[Problem statement]
Retype word for word the passage of the iron ore article that begins with the words containing "Credit Suisse equity" and ends with "in capital expenditure.".

[Study text]
Spot ore with 62 per cent content in Qingdao sank 3.8 per cent to $US63.56 a dry metric ton on Friday, taking the week's retreat to 12 per cent. Prices have lost more than 20 per cent since peaking near $US80 in August, meeting the common definition of a bear market. Lower-grade 58 per cent ore, which trades at a discount, has sunk into the $US30s.
Iron ore is in retreat after a tumultuous year that's seen the commodity surge in February and again in June to August, only for gains to be rolled back.
Still, the latest downward move for the iron ore price tallies with Morgan Stanley's price expectations for the metal from the third quarter of 2017.
Iron ore, metallurgical coal and copper are the most at risk of price falls, according to the analysts, who expect bulk and base metal commodity prices to fall by about 14 per cent below spot prices on average in 2018.
Taking those expected price falls into account, they prefer diversified miners as they believe these companies will be best able to offset downward moves in iron ore and coal prices by, in turn, taking an exposure to aluminium via South32 and Rio Tinto, and to oil via BHP.
The oil price soared in London trading on Monday night. Brent crude surged to its highest in more than two years as Turkey threatened to shut down Kurdish oil shipments through its territory.
"Growing prospects for capital returns adds to the attraction and we now include an additional $US250 million buyback for South32 and $US3 billion for BHP in 2019," the analysts added.
A strong equity performance since June for the S&P/ASX 200 resources sector and a generally riskier backdrop has encouraged the analysts to take a generally more defensive stance on the sector while staying positive overall.
That's expressed though a downgrade of Fortescue Metals Group from equal weight to underweight and of Whitehaven Coal from overweight to underweight.
Both are at risk of suffering from the expected commodity price corrections during the rest of the year, the analysts believe, as they also downgraded Evolution Mining to underweight from overweight, also on valuation grounds.
Overall, the Morgan Stanley analysts view pullbacks in commodity prices as potential entry points to the sector.
"[The industry] faces commodity prices that are increasingly range-bound, and a lack of production growth following years of capital expenditure cuts; however, the strong financial position and prospect for increased returns are still somewhat under appreciated, in our view."
Credit Suisse equity strategists recently took a look at potential capital expenditure trends for ASX companies, including the miners, and concluded Australia was on the point of joining a global recovery in capital expenditure.
"The recent reporting period provided the clearest indication yet that companies have a new-found confidence and guided to more investment for the year ahead," strategists Hasan Tevfik??? and Peter Liu said.
Commodity companies were expected to be a big part of that, and the sector was set to increase capital expenditure by $4 billion by next June.
The Credit Suisse strategists said companies that could grow capital expenditure as well as dividends were the companies that tended to deliver strong and consistent outperformance, and gave BHP as an example.

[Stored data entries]
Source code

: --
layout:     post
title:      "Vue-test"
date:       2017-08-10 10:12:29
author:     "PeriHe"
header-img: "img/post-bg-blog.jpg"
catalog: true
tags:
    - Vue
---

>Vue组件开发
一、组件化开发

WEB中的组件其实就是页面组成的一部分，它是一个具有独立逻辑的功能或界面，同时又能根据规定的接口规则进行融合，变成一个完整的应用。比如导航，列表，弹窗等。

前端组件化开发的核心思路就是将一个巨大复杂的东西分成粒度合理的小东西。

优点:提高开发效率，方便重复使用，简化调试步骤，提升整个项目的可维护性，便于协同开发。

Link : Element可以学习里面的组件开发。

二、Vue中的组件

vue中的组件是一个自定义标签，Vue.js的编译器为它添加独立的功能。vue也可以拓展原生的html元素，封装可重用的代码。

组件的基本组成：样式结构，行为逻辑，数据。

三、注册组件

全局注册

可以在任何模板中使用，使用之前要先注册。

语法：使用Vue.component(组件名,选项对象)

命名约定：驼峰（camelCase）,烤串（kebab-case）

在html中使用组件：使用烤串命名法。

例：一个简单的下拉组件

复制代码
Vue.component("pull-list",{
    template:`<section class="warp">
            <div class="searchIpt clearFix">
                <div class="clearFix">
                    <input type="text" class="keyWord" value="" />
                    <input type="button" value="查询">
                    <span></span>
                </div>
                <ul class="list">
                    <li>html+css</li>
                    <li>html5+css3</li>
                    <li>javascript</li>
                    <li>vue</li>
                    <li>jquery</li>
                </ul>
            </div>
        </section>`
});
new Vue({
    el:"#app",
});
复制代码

[Response]
Credit Suisse equity strategists recently took a look at potential capital expenditure trends for ASX companies, including the miners, and concluded Australia was on the point of joining a global recovery in capital expenditure.